The district court held that the regulation contravened “both an express statutory command and the overriding intent of Congress”3 as embodied in 42 U.S.C. § 1382a(a)(2)(B) of the Act, which defines as income any “payments received as an annuity, pension, retirement or disability benefit ...” (district court’s emphasis).4 The district court construed the “any payments received” language of the statute as imposing a requirement of “actual receipt.” Thus, because the Secretary’s regulation permitted the SSA to count toward a claimant’s income benefits which were only constructively received, the court ruled that 20 C.F.R. § 416.1123(b)(1) was inconsistent with its congressional statutory progenitor.

In arriving at its conclusion, the district court departed from the reasoning which has now been adopted by each of the four circuits that have considered this issue. The First, Second, Fifth and Seventh circuits have upheld the validity of the Secretary’s regulation, viewing the use of the term “received” in § 1382a(a)(2)(B) not as obtruding any special conditions for making income determinations but rather as nothing more than a mere “grammatical link between 'payments’ and the descriptive list of benefits which follows.” Lyon v. Bowen, 802 F.2d 794, 798 (5th Cir.1986).5 Instead of relying on these out-of-circuit cases, the district court relied on two Ninth Circuit decisions that are inapposite to the case at bar. These cases are Whaley v. Schweiker, 663 F.2d 871 (9th Cir.1981) and Summy v. Schweiker, 688 F.2d 1233 (9th Cir.1982).
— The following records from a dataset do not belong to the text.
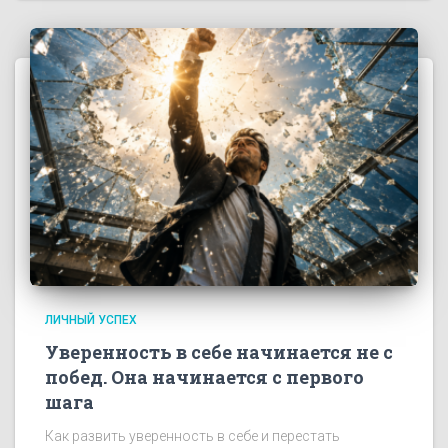
ЛИЧНЫЙ УСПЕХ
Уверенность в себе начинается не с
побед. Она начинается с первого
шага
Как развить уверенность в себе и перестать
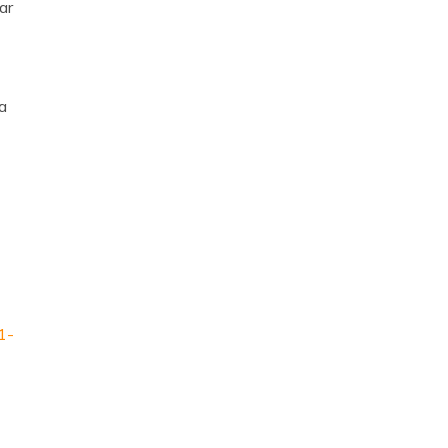
ar
a
1-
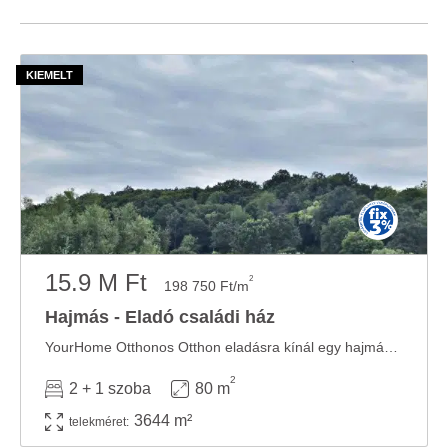
15.9 M Ft
2
198 750 Ft/m
Hajmás - Eladó családi ház
YourHome Otthonos Otthon eladásra kínál egy hajmási családi házat! Eladó otthon Hajmáson ...
2
2 + 1 szoba
80 m
3644 m²
telekméret:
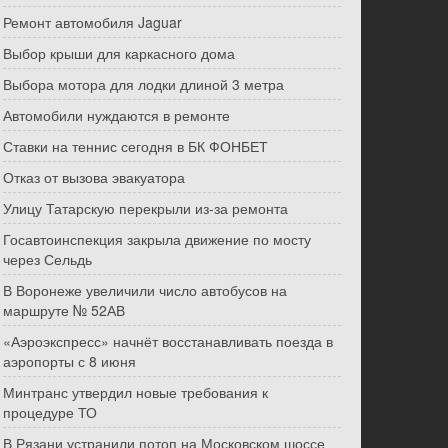
Ремонт автомобиля Jaguar
Выбор крыши для каркасного дома
Выбора мотора для лодки длиной 3 метра
Автомобили нуждаются в ремонте
Ставки на теннис сегодня в БК ФОНБЕТ
Отказ от вызова эвакуатора
Улицу Татарскую перекрыли из-за ремонта
Госавтоинспекция закрыла движение по мосту
через Сельдь
В Воронеже увеличили число автобусов на
маршруте № 52АВ
«Аэроэкспресс» начнёт восстанавливать поезда в
аэропорты с 8 июня
Минтранс утвердил новые требования к
процедуре ТО
В Рязани устранили потоп на Московском шоссе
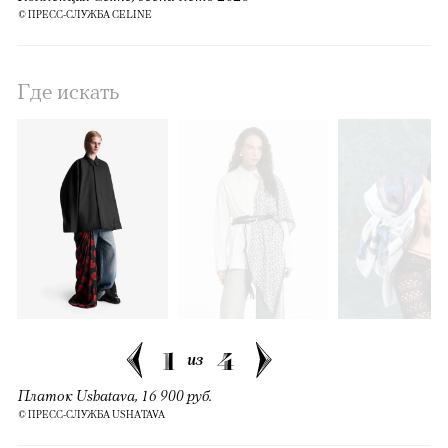
© ПРЕСС-СЛУЖБА CELINE
Где искать
1
4
из
Платок Ushatava, 16 900 руб.
© ПРЕСС-СЛУЖБА USHATAVA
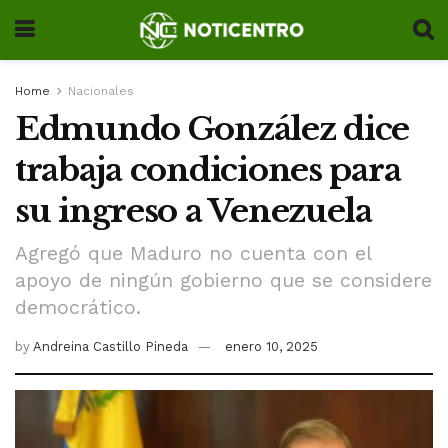
Home
Nacionales
Edmundo González dice
trabaja condiciones para
su ingreso a Venezuela
Agregó que Maduro no cuenta con el
apoyo de ningún gobierno que se considere
democrático.
by
Andreina Castillo Pineda
enero 10, 2025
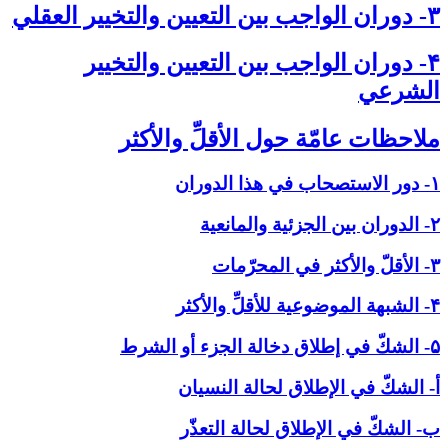
۳- دوران الواجب بين التعيين والتخيير العقلي‏
۴- دوران الواجب بين التعيين والتخيير
الشرعي‏
ملاحظات عامّة حول الأقلِّ والأكثر
۱- دور الاستصحاب في هذا الدوران
۲- الدوران بين الجزئية والمانعية
۳- الأقلّ والأكثر في المحرّمات
۴- الشبهة الموضوعية للأقلِّ والأكثر
۵- الشكّ في إطلاق دخالة الجزء أو الشرط
أ- الشكّ في الإطلاق لحالة النسيان
ب- الشكّ في الإطلاق لحالة التعذّر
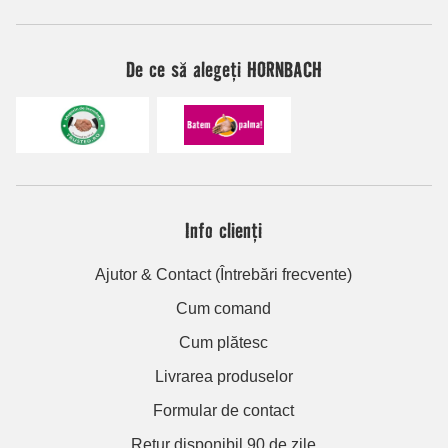
De ce să alegeți HORNBACH
Info clienți
Ajutor & Contact (Întrebări frecvente)
Cum comand
Cum plătesc
Livrarea produselor
Formular de contact
Retur disponibil 90 de zile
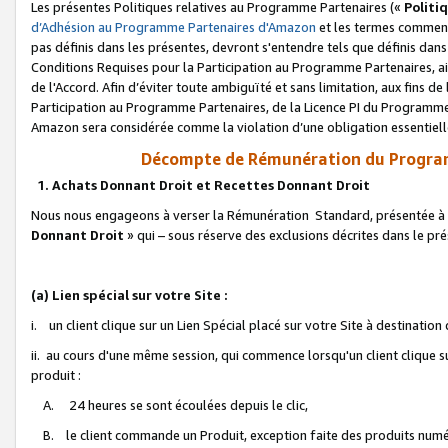
Les présentes Politiques relatives au Programme Partenaires («
Politi
d’Adhésion au Programme Partenaires d'Amazon
et les termes commenç
pas définis dans les présentes, devront s'entendre tels que définis dans 
Conditions Requises pour la Participation au Programme Partenaires, ai
de l'Accord. Afin d’éviter toute ambiguïté et sans limitation, aux fins de
Participation au Programme Partenaires, de la Licence PI du Programme 
Amazon sera considérée comme la violation d’une obligation essentielle
Décompte de Rémunération du Program
1. Achats Donnant Droit et Recettes Donnant Droit
Nous nous engageons à verser la Rémunération Standard, présentée à l
Donnant Droit
» qui – sous réserve des exclusions décrites dans le p
(a) Lien spécial sur votre Site :
i. un client clique sur un Lien Spécial placé sur votre Site à destination
ii. au cours d'une même session, qui commence lorsqu'un client clique s
produit :
A. 24 heures se sont écoulées depuis le clic,
B. le client commande un Produit, exception faite des produits numéri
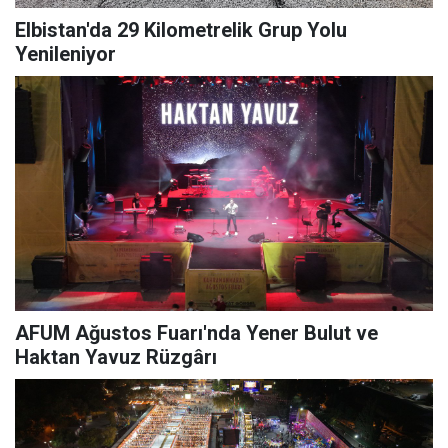
Elbistan'da 29 Kilometrelik Grup Yolu
Yenileniyor
AFUM Ağustos Fuarı'nda Yener Bulut ve
Haktan Yavuz Rüzgârı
In Whaley, the plaintiff qualified as a benefit recipient under both 42 U.S.C. [1272]*1272§ 402(a) and 42 U.S.C. § 1382 of the Social Security Act, and also qualified for a pension as a veteran with a non-service connected disability, under the Veteran’s Act (VA), 38 U.S.C. § 521. 663 F.2d at 872-873. The plaintiffs children were also eligible for dependent’s benefits under the Veteran’s Act. Id. The Veteran’s Administration combined plaintiff’s personal benefits totalling $103.93 with his children’s dependent’s benefits, totalling $51.11, into a single check, payable to plaintiff, total-ling $155.04. Id. at 874.

In calculating the plaintiff’s SSI benefits, the Secretary included as countable income the $51.11 amount of the dependent children’s benefits included in the check. Whaley, 663 F.2d at 874. The Secretary argued that because the benefits were delivered to plaintiff in one unapportioned check, the entire monetary amount was actually available to the plaintiff because he was free to use the money as he pleased and thus could apply the pension to his own needs rather than spend it to support his dependents. Id. Therefore, the Secretary argued, the plaintiff was no longer eligible for SSI benefits because the entire amount was attributable to him as income under 42 U.S.C.